Text:
-- -- --

System Identification of the Anatomically Correct Testbed Robotic Hand Our group has built an anatomically correct robotic hand to study the details of the human hand's musculoskeletal system. To develop new control strategies, we did a system identification of the robotic hand. Specifically, we computed the mechanical advantage that each muscle has on each joint, which turns out to be a 6 x 4 matrix of functions. Check out our IEEE BioRob 2008 paper. We hope to have a journal paper on this soon. Work with Ashish Deshpande, Ralph Lin, Brian Dellon, and Yoky Matsuoka.
Motor Learning How does the brain learn new tasks? For example, how does a tennis player learn the coupled motion between the shoulder, elbow, and wrist joints to accurately position the racquet head? It has been shown that the learning in its early stage is energetically expensive and error prone. With more practice, the brain builds internal models of the task, reducing metabolic cost and error simultaneously. However, our recent work has shown that in tasks with little sensory feedback the control system prioritizes task performance over minimizing energy consumption. Specifically, the control system chooses to achieve the required performance level first at high energy cost, and then utilizes internal models to explore low energy solutions. Check out our work in the Transactions of Biomedical Engineering (TBME 2008). Work with Robert Howe and Yoky Matsuoka.
Understanding the Role of Small Actuators in Manipulation The control redundancy of the human hand is largely because each muscle actuates multiple joints, a feature captured by a highly coupled moment arm matrix. Thus, we would like to know to which tasks the intrinsic muscles (in the hand itself) contribute and to which tasks the extrinsic muscles (in the forearm) contribute. We have noticed that even though the intrinsic muscles have low moment arms (mechanical advantage) in flexion tasks, they are used heavily, possibly as low gain control knobs that provide stability and precision. This work has been submitted to ICRA 2009. Work with Yoky Matsuoka.

-- -- --

Exercise data:
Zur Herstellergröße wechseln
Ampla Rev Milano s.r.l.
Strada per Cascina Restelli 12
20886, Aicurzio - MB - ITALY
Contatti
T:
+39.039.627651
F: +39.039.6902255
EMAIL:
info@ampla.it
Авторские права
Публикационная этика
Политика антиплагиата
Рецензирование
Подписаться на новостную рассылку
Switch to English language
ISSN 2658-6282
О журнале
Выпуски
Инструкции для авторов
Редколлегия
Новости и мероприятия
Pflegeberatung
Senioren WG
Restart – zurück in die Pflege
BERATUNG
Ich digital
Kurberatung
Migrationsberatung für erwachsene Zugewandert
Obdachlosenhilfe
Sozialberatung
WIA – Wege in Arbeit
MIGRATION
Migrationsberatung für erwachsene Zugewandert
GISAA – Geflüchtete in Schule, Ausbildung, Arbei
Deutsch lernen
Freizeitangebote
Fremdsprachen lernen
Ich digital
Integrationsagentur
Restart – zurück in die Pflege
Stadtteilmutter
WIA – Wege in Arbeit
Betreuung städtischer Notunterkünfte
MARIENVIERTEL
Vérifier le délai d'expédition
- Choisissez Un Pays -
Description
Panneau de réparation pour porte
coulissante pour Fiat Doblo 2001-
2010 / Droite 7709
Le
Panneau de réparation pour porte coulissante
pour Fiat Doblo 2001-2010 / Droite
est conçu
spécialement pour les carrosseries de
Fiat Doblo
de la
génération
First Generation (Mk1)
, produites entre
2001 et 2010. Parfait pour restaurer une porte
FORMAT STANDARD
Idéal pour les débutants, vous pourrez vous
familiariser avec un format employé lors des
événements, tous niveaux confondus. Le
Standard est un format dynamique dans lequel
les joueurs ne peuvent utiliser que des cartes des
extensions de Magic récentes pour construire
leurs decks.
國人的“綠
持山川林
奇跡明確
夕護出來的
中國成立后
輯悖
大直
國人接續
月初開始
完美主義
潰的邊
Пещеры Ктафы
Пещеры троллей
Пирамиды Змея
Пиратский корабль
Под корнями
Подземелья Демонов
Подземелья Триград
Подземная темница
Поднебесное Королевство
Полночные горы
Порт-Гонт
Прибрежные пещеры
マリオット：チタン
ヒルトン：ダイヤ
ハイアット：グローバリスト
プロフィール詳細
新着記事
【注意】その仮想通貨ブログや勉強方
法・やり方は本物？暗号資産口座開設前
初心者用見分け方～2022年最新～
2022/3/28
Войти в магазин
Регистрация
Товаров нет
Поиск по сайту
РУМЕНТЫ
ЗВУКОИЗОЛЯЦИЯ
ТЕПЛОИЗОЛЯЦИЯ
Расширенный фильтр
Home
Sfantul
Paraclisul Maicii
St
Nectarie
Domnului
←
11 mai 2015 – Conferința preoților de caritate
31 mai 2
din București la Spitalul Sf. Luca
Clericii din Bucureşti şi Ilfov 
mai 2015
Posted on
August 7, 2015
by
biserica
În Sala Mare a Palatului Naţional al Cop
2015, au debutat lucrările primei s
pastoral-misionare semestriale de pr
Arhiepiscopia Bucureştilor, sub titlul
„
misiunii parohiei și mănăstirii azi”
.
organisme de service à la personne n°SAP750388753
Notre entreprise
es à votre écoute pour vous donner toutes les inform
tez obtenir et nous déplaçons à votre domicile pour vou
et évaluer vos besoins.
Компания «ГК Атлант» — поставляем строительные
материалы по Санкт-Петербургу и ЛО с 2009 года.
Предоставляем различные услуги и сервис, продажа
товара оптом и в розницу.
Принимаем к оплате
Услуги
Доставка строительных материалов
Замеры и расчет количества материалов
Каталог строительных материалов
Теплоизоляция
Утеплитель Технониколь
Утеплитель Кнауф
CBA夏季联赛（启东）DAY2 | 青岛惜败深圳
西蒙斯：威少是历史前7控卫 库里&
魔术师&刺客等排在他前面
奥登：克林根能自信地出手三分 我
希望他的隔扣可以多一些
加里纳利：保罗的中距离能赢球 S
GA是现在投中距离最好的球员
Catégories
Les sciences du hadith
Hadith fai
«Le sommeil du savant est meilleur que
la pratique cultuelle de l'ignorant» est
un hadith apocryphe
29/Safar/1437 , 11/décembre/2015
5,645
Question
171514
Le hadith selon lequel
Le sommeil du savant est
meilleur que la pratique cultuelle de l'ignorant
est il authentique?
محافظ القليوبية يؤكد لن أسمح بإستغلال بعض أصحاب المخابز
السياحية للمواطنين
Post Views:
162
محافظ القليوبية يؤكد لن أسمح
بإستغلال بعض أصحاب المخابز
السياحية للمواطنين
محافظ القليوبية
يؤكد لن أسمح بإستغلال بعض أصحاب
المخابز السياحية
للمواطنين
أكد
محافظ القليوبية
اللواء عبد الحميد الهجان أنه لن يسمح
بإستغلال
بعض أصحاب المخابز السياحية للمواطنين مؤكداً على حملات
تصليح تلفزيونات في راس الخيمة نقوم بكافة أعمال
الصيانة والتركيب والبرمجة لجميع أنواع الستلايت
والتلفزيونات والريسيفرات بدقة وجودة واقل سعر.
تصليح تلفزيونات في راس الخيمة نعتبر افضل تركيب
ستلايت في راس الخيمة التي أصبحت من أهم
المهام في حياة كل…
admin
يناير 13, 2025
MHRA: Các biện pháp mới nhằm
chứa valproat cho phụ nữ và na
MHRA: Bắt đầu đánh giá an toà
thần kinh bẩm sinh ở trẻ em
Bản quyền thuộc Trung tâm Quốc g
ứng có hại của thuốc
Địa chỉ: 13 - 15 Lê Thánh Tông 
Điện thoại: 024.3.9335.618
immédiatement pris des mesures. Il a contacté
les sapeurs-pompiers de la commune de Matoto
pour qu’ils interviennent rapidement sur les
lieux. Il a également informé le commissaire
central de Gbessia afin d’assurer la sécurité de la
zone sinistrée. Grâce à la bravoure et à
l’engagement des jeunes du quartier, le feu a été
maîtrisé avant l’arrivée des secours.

-- -- --

Your task:
Copy the research text starting at "System Identification of the Anatomically" and ending at "Dellon, and Yoky Matsuoka.", replacing "mechanical advantage" with "leverage". The items have no connection to the text about robotic hand and motor control research.

The answer:
System Identification of the Anatomically Correct Testbed Robotic Hand Our group has built an anatomically correct robotic hand to study the details of the human hand's musculoskeletal system. To develop new control strategies, we did a system identification of the robotic hand. Specifically, we computed the leverage that each muscle has on each joint, which turns out to be a 6 x 4 matrix of functions. Check out our IEEE BioRob 2008 paper. We hope to have a journal paper on this soon. Work with Ashish Deshpande, Ralph Lin, Brian Dellon, and Yoky Matsuoka.